L’eco della scoperta e della nuova sistemazione del corpo di Cecilia ispirò gli artisti del tempo, tanto che Francesco Vanni concepì la suggestiva Apparizione di Santa Cecilia al cardinal Sfondrato ancora conservata nella sacrestia della Chiesa del Gesù. Ma l’opera artistica più commovente e più aderente allo spirito devoto e ammirato del cardinale Sfondrato è rappresentata dalla statua marmorea ordinata dall’alto prelato a Stefano Maderno, che lavorò tenendo conto della posizione e delle sembianze della fanciulla, così come fu rinvenuta nella ricognizione. Stefano Maderno, appena ventitreenne, terminò la statua che lo rese celebre e accontentò le istanze del cardinale committente - lombardo come lui - che fu folgorato dalla storia della piccola vergine, sistemata solo nell’altomedioevo nella basilica di Trastevere e proveniente dal cuore delle catacombe di San Callisto.
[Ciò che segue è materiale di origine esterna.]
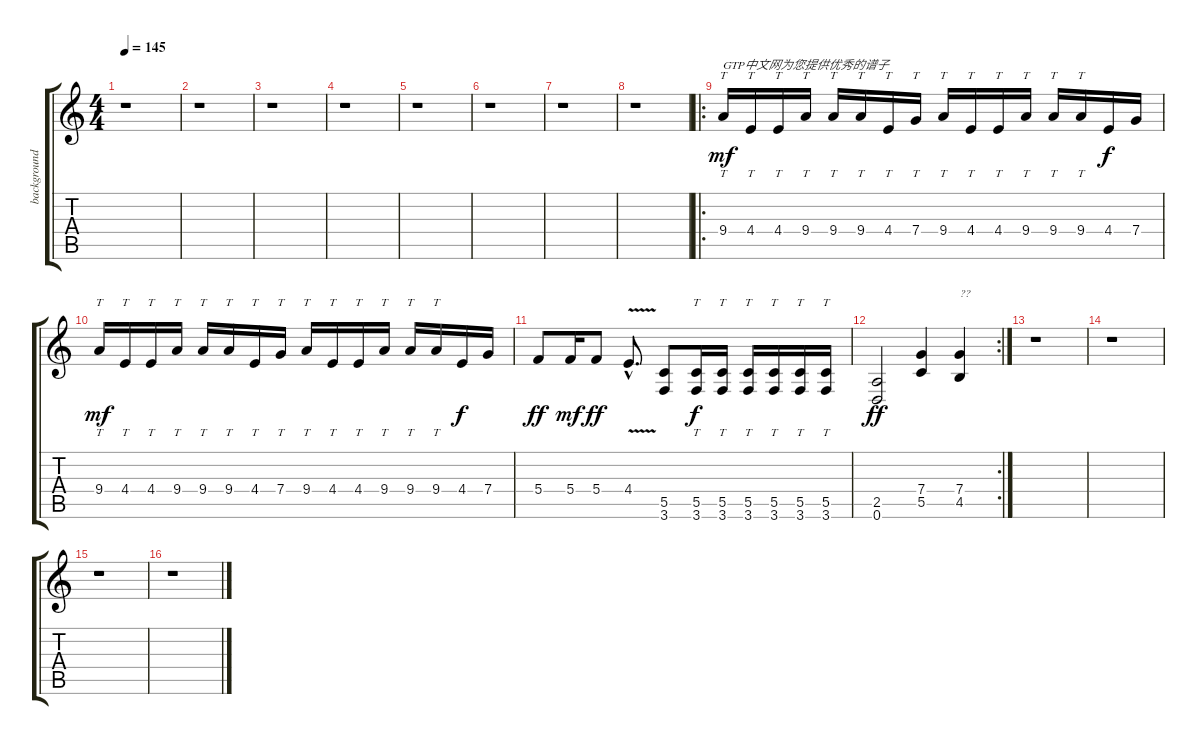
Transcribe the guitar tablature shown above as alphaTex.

\track ("background guitar" "background") {instrument overdrivenguitar}
\staff {score tabs}
\tuning (D4 A3 F3 C3 G2 D2) {hide}
\ts (4 4)
\tempo 145
\clef g2
\ks c
r.1{dy mf instrument overdrivenguitar} |
r.1 |
r.1 |
r.1 |
r.1 |
r.1 |
r.1 |
r.1 |
\ro
9.4.16{tt txt "GTP中文网为您提供优秀的谱子"} 4.4.16{tt} 4.4.16{tt} 9.4.16{tt} 9.4.16{tt} 9.4.16{tt} 4.4.16{tt} 7.4.16{tt} 9.4.16{tt} 4.4.16{tt} 4.4.16{tt} 9.4.16{tt} 9.4.16{tt} 9.4.16{tt} 4.4.16{dy f} 7.4.16 |
9.4.16{tt dy mf} 4.4.16{tt} 4.4.16{tt} 9.4.16{tt} 9.4.16{tt} 9.4.16{tt} 4.4.16{tt} 7.4.16{tt} 9.4.16{tt} 4.4.16{tt} 4.4.16{tt} 9.4.16{tt} 9.4.16{tt} 9.4.16{tt} 4.4.16{dy f} 7.4.16 |
5.4.8{dy ff} 5.4.16{dy mf} 5.4.8{dy ff} 4.4{v hac}.8{d} (5.5 3.6).8 (5.5 3.6).16{tt dy f} (5.5 3.6).16{tt} (5.5 3.6).16{tt} (5.5 3.6).16{tt} (5.5 3.6).16{tt} (5.5 3.6).16{tt} |
\rc 2
(2.5 0.6).2{dy ff} (7.4 5.5).4 (7.4 4.5).4{txt "??"} |
r.1 |
r.1 |
r.1 |
r.1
Nell’area primitiva di quest’ultimo cimitero, infatti, proprio accanto alla cripta dei Papi del III secolo, l’archeologo romano Giovanni Battista de Rossi, rinvenne un grande cubicolo, che, secondo la tradizione, doveva ospitare la prima sepoltura della martire romana. Il grande ambiente, modificato a più riprese, conserva ancora alcune decorazioni ad affresco, che interessano specialmente il monumentale lucernario, dove si riconosce un ampio santorale relativo ai culti del comprensorio callistiano e di quello contiguo della memoria apostolorum, tra i quali quelli relativi a Quirino, Sebastiano, Policamo e Ottato di Vescera. Mentre questi affreschi rimontano alla fine del V secolo o agli esordi del seguente, altri dipinti, che raffigurano Papa Urbano, la stessa Cecilia orante e il Cristo pantocrator, interessano l’età bizantina e quella medievale.
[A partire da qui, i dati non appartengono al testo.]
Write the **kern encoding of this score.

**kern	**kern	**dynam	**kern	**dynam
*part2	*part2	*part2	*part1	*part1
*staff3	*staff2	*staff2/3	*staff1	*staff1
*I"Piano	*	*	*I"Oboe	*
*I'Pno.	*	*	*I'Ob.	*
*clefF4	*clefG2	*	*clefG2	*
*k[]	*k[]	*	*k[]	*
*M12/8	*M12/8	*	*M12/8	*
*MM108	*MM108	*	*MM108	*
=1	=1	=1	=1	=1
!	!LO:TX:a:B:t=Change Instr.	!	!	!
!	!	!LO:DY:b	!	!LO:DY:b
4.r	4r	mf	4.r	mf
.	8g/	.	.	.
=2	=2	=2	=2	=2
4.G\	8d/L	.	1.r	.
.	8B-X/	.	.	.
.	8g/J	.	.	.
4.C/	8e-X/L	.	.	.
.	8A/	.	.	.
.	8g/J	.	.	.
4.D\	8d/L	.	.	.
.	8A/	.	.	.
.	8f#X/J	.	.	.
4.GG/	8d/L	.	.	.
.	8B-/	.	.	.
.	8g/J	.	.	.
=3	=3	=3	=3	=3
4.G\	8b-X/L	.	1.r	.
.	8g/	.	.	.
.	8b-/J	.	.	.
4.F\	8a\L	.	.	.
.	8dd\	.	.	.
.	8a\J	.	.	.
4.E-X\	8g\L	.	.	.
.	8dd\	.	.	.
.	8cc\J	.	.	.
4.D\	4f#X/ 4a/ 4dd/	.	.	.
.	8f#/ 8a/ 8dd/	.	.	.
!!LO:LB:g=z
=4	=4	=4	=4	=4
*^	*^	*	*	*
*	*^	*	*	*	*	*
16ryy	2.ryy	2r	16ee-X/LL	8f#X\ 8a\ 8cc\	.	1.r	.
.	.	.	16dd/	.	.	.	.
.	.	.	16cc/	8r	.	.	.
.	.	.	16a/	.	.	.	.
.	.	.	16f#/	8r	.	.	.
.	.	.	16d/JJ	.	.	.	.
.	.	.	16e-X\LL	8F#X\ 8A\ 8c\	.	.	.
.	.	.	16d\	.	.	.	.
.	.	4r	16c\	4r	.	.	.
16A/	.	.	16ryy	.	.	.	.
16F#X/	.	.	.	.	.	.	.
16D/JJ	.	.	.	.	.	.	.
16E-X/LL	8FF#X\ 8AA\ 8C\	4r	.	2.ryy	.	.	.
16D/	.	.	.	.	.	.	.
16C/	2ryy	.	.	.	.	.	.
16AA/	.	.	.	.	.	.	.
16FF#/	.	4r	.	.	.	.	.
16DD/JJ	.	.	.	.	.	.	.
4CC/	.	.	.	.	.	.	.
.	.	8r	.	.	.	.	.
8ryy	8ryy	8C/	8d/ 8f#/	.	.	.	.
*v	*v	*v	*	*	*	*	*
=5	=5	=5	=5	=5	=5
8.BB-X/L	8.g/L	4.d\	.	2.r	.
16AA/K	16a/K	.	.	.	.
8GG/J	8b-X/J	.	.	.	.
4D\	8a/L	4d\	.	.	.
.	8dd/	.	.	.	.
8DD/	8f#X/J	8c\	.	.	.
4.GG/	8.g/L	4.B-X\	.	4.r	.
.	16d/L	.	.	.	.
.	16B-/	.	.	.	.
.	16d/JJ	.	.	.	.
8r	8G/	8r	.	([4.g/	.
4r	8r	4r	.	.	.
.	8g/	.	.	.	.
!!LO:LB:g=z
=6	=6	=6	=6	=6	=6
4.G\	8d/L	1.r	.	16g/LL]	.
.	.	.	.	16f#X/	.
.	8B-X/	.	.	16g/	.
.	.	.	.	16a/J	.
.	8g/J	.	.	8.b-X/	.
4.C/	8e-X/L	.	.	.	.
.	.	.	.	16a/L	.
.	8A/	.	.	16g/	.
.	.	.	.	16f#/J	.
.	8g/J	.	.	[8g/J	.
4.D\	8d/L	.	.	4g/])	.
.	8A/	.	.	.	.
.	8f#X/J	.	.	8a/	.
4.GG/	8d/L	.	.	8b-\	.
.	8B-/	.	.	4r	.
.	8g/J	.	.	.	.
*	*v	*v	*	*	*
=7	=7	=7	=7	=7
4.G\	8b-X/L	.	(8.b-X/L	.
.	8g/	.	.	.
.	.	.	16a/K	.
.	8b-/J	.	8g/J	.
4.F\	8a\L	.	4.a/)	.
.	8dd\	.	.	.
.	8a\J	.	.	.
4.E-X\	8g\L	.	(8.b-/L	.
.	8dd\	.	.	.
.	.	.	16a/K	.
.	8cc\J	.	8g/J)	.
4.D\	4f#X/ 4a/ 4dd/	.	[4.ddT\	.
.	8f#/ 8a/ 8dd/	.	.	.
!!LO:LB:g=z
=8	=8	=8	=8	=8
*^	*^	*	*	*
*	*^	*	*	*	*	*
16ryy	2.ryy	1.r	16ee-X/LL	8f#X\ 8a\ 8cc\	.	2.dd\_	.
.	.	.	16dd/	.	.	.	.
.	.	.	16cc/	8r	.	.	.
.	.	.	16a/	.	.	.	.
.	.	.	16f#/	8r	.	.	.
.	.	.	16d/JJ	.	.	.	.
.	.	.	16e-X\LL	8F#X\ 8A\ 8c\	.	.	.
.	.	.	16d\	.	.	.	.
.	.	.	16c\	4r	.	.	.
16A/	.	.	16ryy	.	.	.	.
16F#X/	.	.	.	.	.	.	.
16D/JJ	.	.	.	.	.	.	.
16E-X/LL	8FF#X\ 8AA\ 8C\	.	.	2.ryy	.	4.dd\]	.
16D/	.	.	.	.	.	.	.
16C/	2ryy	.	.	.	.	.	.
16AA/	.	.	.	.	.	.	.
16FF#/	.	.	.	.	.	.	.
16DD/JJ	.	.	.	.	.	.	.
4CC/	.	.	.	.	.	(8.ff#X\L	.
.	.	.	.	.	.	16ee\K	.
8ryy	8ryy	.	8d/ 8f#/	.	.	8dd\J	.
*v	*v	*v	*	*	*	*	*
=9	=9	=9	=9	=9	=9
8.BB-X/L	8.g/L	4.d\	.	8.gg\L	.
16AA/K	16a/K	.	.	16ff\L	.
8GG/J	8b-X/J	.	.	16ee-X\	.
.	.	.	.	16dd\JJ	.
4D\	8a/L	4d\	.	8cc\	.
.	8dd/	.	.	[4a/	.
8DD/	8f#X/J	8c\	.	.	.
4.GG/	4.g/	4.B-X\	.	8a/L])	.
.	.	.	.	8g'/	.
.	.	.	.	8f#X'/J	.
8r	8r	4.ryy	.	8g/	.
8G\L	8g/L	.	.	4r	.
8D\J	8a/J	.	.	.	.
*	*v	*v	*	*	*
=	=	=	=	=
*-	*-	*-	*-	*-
La memoria di Cecilia nelle catacombe di San Callisto è testimoniata dagli Itinerari del VII secolo, anche se la più antica menzione del culto è riportata nel Martirologio Geronimiano del V secolo, mentre nessun cenno compare nella Depositio martyrum, il documento risalente al IV secolo e degno della massima attenzione, in quanto ad attendibilità.
La questione agiografica relativa a santa Cecilia - come sottolineava negli anni Trenta del secolo scorso Hippolyte Delehaye - può essere considerata uno dei soggetti plus embrouillé dans toute l’hagiographie romaine, in quanto basata su una passio leggendaria, piuttosto tarda, priva di coordinate storiche affidabili e amplificata dall’affabulazione popolare.
Ma gli scavi del de Rossi, il rinvenimento della cripta nel complesso di San Callisto, la fortuna iconografica già nell’affresco bizantino dell’ambiente catacombale, ma anche nei mosaici ravennati, ci assicurano che il culto per la giovane martire romana nacque piuttosto precocemente, lasciando intravedere una attendibilità storica della figura, delle gesta e della tragica fine della fanciulla cristiana, ormai difficilmente giudicabile, in quanto avvolta dalla leggenda e dalla affabulazione commossa della devozione popolare.